To understand how these maps interrelate we will consider the way in which an HTML system should process the following boxed formula:

   <MATH>{&int;_0_^n^f(x) dx}</MATH>

The processing sequence for this string will be:

  1. The start-tag for the <MATH> element will activate MAP1.
  2. The { will be replaced by the entity called REF5, which will generate a start-tag for a <BOX> element.
  3. The <BOX> start-tag will activate MAP4.
  4. The &int; entity reference will generate an integral sign.
  5. The first underline ( _ ) will be replaced by the entity called REF3, which will generate a start-tag for a <SUB> (subscript) element.
  6. The <SUB> start-tag will activate MAP3.
  7. The zero (0) will be treated as the data for the <SUB> element.
  8. The second underline will be replaced by the entity called REF4, which will generate an end-tag for the subscript (</SUB>).
  9. Once the end of the subscript element has been identified MAP3 will be deactivated and MAP4 will be reactivated.
  10. The first circumflex (^) will be replaced by the entity called REF1, which will generate a start-tag for a <SUP> (superscript) element.
  11. The <SUP> start-tag will activate MAP2.
  12. The letter n will be treated as the data for the <SUP> element.
  13. The second circumflex will be replaced by the entity called REF2, which will generate an end-tag for the superscript (</SUP>).
  14. Once the end of the superscript element has been identified MAP2 will be deactivated and MAP4 will be reactivated.
  15. f(x) dx will be treated as data for the <BOX> element.
  16. The } code will be replaced by the entity called REF6, which will generate an end-tag for the box (</BOX>).
  17. Once the end-tag for the box element has been identified MAP4 will be deactivated and MAP1 will be reactivated.
  18. When the end-tag for the math container (</MATH>) is identified MAP1 will be deactivated.

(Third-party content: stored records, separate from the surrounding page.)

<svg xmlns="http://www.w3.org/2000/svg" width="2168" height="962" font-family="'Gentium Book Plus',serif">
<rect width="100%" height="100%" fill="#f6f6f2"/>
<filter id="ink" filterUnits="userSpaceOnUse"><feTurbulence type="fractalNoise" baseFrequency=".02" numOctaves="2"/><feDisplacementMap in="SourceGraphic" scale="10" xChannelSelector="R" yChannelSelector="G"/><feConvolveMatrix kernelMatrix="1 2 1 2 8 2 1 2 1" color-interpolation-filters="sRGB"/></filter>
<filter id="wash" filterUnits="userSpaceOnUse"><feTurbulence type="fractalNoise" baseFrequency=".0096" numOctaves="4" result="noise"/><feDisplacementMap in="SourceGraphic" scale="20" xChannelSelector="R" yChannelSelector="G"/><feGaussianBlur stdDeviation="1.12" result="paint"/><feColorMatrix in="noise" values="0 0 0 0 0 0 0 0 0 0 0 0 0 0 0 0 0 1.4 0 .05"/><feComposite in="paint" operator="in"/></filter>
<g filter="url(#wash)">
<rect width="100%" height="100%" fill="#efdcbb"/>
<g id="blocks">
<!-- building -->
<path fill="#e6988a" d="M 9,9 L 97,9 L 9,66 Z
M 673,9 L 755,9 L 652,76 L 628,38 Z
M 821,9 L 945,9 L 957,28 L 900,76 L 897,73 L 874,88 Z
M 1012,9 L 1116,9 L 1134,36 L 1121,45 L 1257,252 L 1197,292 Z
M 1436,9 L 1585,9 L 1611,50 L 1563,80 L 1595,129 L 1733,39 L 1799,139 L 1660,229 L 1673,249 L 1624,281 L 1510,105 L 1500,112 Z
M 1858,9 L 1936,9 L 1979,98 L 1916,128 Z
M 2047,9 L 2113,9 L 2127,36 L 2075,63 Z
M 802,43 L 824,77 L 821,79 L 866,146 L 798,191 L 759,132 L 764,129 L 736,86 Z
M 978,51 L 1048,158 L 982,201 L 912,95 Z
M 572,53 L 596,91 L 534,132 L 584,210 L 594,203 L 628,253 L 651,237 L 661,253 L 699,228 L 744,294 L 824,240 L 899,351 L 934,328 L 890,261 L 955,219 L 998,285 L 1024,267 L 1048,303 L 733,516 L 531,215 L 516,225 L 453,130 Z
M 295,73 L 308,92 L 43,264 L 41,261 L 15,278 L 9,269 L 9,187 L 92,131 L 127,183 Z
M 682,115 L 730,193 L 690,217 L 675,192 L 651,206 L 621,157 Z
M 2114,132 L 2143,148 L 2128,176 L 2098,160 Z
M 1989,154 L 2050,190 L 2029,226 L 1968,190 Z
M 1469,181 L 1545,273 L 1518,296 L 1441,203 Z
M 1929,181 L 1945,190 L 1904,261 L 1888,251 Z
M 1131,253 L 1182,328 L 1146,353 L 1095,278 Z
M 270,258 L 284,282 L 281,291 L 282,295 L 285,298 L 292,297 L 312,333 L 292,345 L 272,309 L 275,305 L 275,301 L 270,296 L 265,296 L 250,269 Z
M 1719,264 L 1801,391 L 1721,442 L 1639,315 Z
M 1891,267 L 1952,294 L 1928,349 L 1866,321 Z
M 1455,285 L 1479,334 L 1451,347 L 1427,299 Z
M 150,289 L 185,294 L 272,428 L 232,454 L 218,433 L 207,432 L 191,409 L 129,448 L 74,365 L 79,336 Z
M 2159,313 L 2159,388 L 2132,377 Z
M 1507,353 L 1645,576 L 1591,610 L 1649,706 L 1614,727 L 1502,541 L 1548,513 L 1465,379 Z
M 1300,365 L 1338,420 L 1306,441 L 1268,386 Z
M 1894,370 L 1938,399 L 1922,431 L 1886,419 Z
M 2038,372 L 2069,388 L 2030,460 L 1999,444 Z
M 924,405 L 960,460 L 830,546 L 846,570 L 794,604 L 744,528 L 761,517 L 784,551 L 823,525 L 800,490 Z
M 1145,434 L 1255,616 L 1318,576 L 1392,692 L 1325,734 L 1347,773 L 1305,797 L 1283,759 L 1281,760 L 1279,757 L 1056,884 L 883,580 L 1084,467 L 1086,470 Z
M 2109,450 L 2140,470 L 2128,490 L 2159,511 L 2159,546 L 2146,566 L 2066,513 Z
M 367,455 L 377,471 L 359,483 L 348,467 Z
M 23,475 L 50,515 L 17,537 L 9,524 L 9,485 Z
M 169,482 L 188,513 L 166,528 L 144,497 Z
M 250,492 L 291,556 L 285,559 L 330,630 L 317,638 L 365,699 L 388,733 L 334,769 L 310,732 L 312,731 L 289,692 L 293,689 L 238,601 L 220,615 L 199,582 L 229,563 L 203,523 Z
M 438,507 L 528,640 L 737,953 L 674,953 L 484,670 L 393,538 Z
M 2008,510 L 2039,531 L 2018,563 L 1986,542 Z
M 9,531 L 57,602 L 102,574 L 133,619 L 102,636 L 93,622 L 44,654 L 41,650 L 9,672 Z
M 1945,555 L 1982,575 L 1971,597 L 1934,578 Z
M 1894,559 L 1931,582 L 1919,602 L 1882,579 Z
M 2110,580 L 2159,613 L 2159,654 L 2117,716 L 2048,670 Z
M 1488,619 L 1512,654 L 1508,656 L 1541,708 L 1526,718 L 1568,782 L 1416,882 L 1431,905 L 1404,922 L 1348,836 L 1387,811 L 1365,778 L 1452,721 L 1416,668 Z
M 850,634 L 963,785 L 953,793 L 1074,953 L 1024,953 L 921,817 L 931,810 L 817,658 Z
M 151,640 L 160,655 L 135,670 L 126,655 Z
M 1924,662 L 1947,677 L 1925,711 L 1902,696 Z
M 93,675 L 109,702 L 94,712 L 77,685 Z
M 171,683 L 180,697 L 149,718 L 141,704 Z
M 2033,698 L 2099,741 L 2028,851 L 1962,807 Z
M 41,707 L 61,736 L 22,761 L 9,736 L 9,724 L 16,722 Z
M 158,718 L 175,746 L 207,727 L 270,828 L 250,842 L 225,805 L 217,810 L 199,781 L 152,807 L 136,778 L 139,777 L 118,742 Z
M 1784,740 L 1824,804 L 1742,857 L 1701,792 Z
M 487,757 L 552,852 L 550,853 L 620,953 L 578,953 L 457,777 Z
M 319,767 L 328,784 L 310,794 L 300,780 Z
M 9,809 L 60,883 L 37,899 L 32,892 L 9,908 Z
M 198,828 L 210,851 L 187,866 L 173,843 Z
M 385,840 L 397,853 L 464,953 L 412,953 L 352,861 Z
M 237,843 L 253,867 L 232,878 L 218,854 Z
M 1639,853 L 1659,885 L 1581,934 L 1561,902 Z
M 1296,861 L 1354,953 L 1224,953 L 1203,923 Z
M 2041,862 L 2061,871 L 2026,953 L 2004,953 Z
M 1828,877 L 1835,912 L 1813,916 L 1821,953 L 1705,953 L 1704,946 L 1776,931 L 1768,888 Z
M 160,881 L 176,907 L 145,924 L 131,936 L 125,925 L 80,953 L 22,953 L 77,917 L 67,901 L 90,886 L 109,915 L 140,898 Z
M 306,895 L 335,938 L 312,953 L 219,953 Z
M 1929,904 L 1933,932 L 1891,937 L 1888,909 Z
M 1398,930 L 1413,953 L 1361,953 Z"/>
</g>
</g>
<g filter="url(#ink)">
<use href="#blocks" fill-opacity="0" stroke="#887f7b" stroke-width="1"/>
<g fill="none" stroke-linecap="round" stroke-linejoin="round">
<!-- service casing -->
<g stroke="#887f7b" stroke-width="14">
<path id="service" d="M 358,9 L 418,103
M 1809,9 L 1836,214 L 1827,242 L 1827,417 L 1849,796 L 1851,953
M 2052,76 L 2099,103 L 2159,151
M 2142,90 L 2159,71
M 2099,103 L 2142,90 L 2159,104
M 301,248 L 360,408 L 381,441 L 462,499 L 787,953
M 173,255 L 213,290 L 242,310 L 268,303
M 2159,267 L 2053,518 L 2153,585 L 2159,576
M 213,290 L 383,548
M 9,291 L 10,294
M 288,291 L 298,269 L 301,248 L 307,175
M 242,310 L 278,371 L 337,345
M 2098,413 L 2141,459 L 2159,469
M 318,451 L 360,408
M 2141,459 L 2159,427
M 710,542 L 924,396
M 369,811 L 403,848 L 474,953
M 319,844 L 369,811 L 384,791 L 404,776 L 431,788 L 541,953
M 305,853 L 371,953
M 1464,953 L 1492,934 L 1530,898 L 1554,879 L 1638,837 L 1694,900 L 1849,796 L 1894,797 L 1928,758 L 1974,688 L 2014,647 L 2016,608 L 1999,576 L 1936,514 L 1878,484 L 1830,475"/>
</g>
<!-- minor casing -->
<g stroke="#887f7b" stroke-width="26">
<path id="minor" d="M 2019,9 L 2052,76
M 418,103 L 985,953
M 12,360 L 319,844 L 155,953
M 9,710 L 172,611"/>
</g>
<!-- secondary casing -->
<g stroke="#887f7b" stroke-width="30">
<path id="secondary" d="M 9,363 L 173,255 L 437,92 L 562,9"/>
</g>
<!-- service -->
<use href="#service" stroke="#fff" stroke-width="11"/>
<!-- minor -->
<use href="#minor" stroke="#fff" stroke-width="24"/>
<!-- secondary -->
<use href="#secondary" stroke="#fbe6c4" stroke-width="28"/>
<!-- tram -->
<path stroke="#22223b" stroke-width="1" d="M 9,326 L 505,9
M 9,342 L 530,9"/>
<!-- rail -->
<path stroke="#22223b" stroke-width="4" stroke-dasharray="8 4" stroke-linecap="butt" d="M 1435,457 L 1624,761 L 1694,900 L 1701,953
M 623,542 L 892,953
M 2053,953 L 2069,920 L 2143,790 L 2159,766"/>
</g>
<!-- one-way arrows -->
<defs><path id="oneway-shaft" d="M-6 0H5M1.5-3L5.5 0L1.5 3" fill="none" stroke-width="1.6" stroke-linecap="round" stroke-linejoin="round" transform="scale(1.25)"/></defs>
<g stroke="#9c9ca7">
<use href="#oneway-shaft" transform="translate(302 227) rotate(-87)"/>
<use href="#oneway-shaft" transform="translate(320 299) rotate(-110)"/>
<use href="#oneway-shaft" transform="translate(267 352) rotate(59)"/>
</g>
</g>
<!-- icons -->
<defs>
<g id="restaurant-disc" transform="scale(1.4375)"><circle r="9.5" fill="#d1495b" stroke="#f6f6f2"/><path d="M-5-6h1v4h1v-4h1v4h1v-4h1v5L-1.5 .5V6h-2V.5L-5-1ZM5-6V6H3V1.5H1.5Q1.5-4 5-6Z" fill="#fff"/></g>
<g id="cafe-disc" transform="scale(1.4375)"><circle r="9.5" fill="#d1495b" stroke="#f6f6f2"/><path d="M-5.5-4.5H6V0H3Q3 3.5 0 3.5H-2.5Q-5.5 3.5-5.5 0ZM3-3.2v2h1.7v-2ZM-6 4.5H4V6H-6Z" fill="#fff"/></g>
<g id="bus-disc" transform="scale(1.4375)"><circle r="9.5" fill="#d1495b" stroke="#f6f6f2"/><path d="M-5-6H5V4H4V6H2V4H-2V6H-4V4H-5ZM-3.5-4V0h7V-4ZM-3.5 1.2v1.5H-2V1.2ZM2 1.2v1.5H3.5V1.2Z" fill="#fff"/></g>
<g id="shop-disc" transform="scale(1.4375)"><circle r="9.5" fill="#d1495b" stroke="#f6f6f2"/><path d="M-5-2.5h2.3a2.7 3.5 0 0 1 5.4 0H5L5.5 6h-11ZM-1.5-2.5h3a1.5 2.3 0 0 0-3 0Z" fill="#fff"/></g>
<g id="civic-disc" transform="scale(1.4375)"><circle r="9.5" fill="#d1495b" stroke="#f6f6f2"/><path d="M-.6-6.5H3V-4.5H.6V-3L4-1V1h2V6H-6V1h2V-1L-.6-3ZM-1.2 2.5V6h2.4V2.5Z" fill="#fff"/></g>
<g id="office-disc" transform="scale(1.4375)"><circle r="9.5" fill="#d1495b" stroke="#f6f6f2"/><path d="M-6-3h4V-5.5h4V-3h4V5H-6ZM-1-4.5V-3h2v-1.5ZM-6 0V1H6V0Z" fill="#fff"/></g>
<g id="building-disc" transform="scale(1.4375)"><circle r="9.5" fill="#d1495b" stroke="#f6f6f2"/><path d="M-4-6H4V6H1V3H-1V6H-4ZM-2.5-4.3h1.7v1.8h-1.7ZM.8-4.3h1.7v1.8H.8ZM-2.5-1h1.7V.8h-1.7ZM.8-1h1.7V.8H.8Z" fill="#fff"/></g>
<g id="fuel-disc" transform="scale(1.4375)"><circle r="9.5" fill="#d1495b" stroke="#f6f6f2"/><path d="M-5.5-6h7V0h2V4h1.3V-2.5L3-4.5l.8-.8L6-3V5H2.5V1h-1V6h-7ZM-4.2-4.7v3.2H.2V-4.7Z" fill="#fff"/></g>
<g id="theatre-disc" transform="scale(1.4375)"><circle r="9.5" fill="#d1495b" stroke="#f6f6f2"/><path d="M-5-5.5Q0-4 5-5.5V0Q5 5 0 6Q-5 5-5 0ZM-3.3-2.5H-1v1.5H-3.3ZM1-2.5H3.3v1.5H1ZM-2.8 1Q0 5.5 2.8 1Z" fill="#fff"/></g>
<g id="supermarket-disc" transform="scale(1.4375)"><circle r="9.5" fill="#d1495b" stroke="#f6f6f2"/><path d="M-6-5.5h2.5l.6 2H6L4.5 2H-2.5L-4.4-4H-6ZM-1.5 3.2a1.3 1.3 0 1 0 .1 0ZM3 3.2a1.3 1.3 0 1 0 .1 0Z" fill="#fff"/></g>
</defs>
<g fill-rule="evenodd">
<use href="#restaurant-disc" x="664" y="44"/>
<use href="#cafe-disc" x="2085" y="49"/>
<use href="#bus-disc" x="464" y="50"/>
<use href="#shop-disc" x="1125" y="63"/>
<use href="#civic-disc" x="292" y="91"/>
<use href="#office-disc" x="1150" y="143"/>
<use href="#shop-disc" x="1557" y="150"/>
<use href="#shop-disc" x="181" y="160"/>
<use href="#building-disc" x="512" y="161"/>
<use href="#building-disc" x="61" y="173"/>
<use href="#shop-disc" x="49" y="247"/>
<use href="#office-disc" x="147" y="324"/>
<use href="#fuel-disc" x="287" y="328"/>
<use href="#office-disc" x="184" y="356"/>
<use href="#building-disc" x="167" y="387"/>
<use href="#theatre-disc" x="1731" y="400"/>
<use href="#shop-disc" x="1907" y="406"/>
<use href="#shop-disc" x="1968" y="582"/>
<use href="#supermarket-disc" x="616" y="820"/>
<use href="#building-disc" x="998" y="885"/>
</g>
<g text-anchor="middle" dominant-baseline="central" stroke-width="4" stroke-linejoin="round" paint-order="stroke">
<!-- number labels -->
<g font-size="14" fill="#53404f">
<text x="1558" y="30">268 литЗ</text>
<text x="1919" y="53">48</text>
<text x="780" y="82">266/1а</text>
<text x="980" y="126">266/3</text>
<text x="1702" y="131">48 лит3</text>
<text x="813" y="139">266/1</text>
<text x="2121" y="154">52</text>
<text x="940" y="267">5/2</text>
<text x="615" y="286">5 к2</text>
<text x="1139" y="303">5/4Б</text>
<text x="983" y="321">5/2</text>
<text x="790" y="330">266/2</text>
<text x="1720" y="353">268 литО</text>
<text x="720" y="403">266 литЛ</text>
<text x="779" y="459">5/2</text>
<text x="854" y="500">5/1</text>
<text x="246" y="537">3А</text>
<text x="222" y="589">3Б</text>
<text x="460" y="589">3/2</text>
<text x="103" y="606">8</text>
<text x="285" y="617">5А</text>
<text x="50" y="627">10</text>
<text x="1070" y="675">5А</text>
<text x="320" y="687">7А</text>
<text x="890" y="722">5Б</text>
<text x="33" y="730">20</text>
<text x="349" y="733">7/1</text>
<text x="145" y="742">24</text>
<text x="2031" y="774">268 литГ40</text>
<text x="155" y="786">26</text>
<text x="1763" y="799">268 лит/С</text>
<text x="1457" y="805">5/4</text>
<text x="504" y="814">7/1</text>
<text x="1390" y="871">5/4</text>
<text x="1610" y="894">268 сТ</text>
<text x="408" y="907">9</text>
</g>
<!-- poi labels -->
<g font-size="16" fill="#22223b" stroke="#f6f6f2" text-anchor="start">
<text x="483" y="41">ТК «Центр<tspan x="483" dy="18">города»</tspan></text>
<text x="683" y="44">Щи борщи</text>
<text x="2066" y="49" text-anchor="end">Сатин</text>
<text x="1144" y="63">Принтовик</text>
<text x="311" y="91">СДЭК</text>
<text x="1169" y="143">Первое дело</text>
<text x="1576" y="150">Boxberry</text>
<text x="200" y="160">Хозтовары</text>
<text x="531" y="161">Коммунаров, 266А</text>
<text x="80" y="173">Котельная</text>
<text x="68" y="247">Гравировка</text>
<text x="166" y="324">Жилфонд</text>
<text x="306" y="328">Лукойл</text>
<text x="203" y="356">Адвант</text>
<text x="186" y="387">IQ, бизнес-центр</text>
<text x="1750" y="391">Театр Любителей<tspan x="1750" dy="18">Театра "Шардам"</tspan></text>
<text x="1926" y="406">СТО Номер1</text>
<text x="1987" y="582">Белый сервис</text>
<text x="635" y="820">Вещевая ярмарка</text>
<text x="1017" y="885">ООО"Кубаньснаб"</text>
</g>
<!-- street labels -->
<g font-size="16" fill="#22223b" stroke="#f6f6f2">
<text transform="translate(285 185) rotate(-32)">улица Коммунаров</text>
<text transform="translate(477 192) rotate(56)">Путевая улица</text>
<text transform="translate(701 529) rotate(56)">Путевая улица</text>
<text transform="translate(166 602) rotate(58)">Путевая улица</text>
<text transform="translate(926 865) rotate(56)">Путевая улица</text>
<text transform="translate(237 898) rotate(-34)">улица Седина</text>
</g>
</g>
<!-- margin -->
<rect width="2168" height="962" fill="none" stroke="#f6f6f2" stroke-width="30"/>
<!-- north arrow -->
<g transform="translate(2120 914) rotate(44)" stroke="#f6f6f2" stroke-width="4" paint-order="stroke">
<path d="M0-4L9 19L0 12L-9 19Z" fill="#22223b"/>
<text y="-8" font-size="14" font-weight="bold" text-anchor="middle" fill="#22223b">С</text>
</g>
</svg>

Although short references provide a very useful method of reducing the number of tags that need to be entered by authors, a word of caution is required. When choosing suitable short reference delimiters you must make sure they are unique. For instance, if you choose the apostrophe as the delimiter used to start and end quoted text, how will quote delimiters be distinguished from other apostrophes within the text? It might be possible to declare short reference delimiters consisting of a space and an apostrophe that could be used to identify the start of a quote. A matching short reference delimiter consisting of an apostrophe followed by a space could be used to generate the end-tag for the quote, but this sequence would not recognize the end of quoted text where the quotation mark is followed by other punctuation symbols, while an apostrophe on its own might be identified erroneously if the text contained any embedded plural possessive words such as those found in the phrase "the bosses' toilet". While further short reference delimiters can be defined to cover most situations, this can lead to fairly complicated maps which could be avoided by careful choice of short reference delimiters

A similar problem can occur if two short reference strings start with the same sequence of characters. For example, if the SGML declaration contained the entry:

   SHORTREF SGMLREF "##"

both a single hash code (#) and a pair of hash codes would be valid short reference delimiters. If the map currently being used only contained a mapping for the single variant, e.g.:

   <!SHORTREF newmap "#" hash >

a string of three hashes (###) would be interpreted as ##&hash;. In this case the first two hashes have been recognized as a valid SGML short reference string which is currently unmapped, so the characters have been passed through as they are, while the final hash has been recognized as the single hash short reference which is to be mapped to the entity whose name is hash.

Before leaving the subject of short references it should be noted that short reference strings are never recognized within markup.